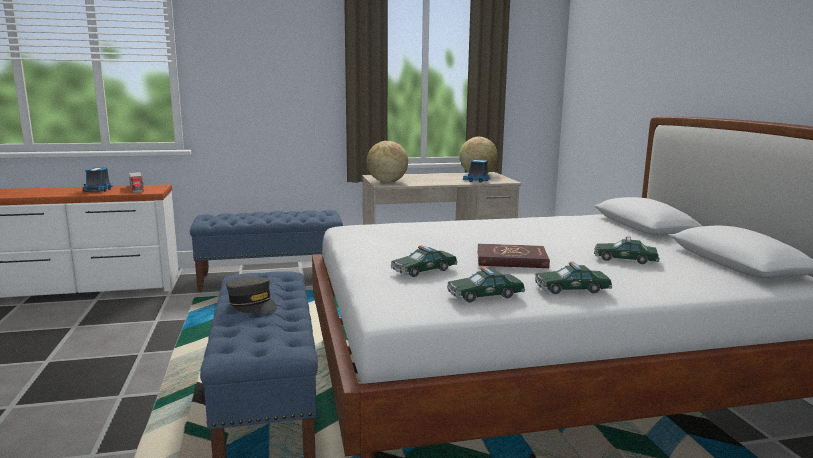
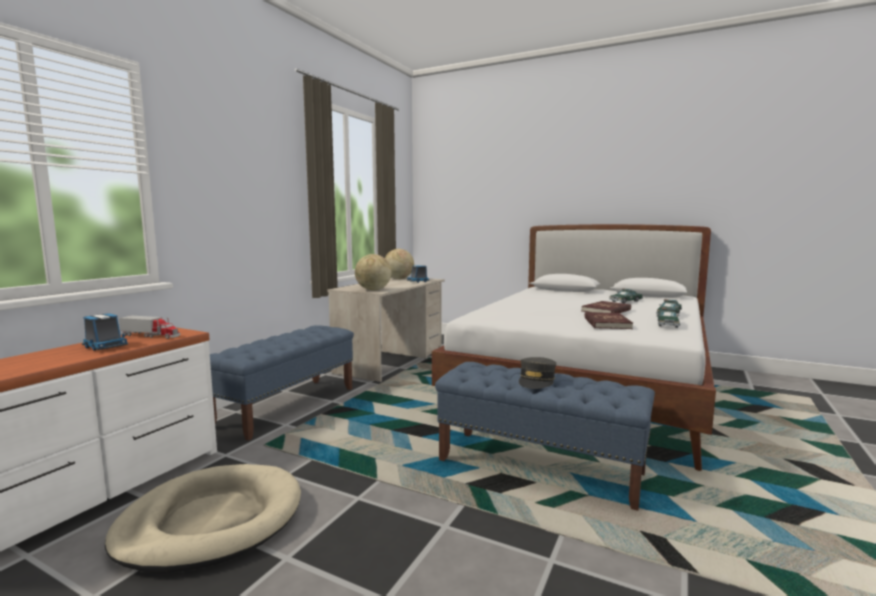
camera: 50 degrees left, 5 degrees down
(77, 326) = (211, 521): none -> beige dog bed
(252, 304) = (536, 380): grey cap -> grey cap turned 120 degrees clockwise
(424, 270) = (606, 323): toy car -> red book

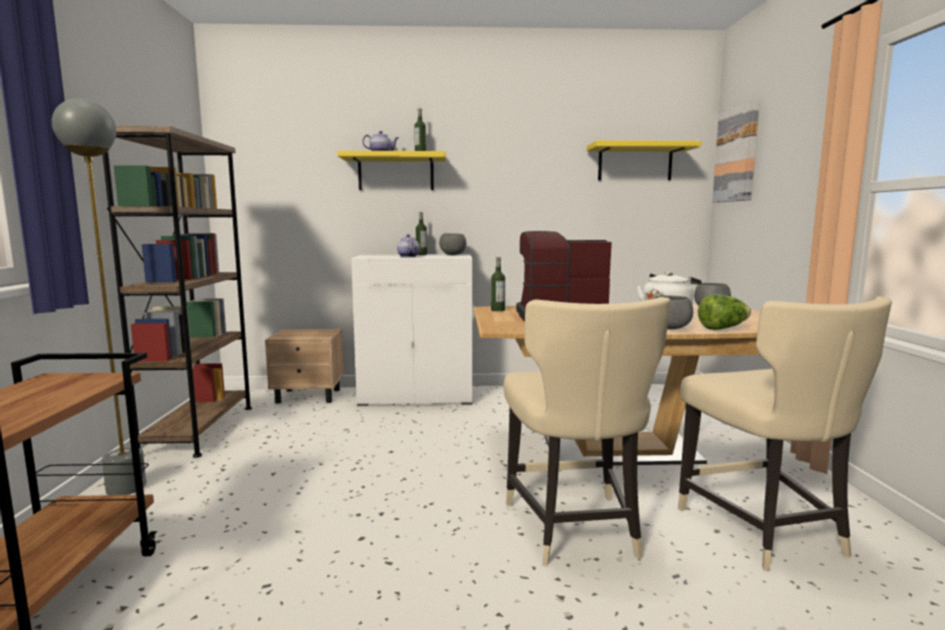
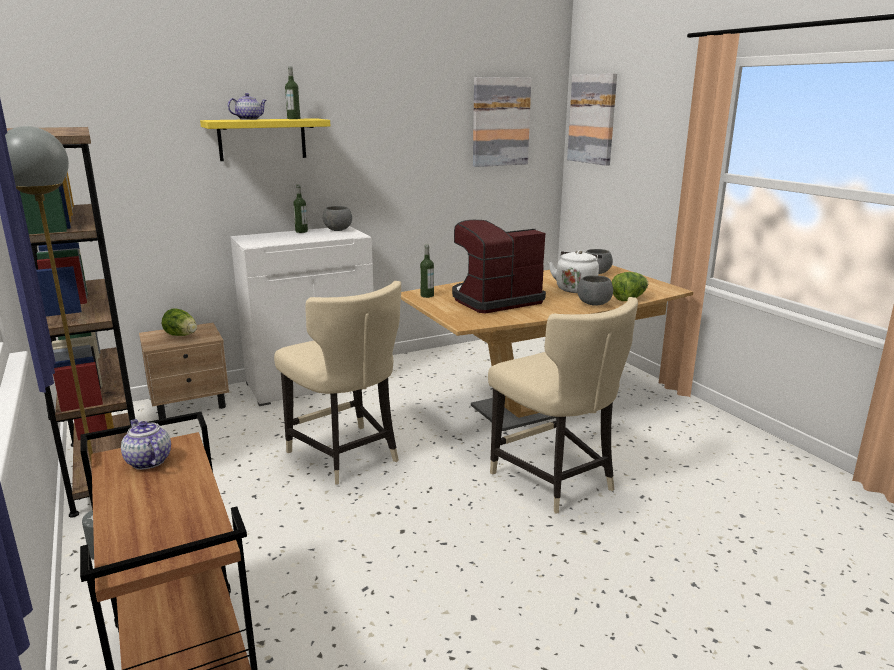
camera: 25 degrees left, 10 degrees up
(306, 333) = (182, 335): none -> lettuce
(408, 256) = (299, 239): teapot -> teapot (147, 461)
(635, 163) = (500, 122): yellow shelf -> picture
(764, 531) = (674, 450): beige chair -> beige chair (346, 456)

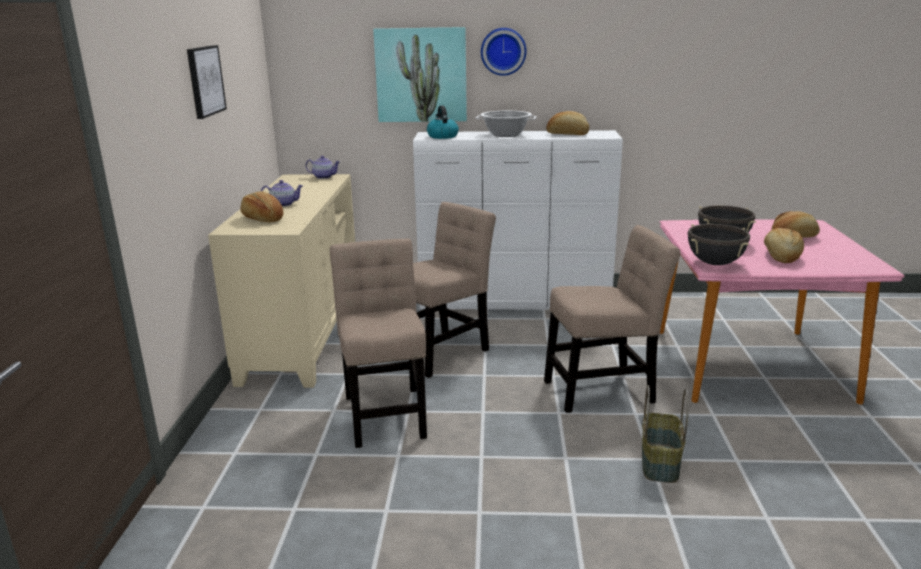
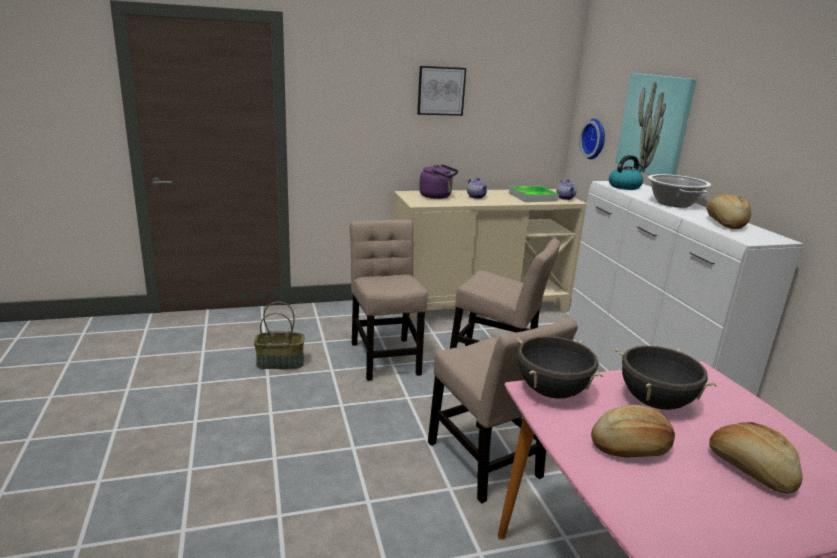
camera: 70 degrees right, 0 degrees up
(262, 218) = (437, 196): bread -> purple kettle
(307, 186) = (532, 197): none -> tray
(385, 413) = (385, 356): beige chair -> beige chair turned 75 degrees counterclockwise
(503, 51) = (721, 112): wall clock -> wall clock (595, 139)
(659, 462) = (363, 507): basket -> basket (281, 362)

◆ ◆ ◆

Work instructions :: Copy out the lines of the data where the string "beige" occurs.

Exercise answer ::
(77, 326) = (211, 521): none -> beige dog bed
(764, 531) = (674, 450): beige chair -> beige chair (346, 456)
(385, 413) = (385, 356): beige chair -> beige chair turned 75 degrees counterclockwise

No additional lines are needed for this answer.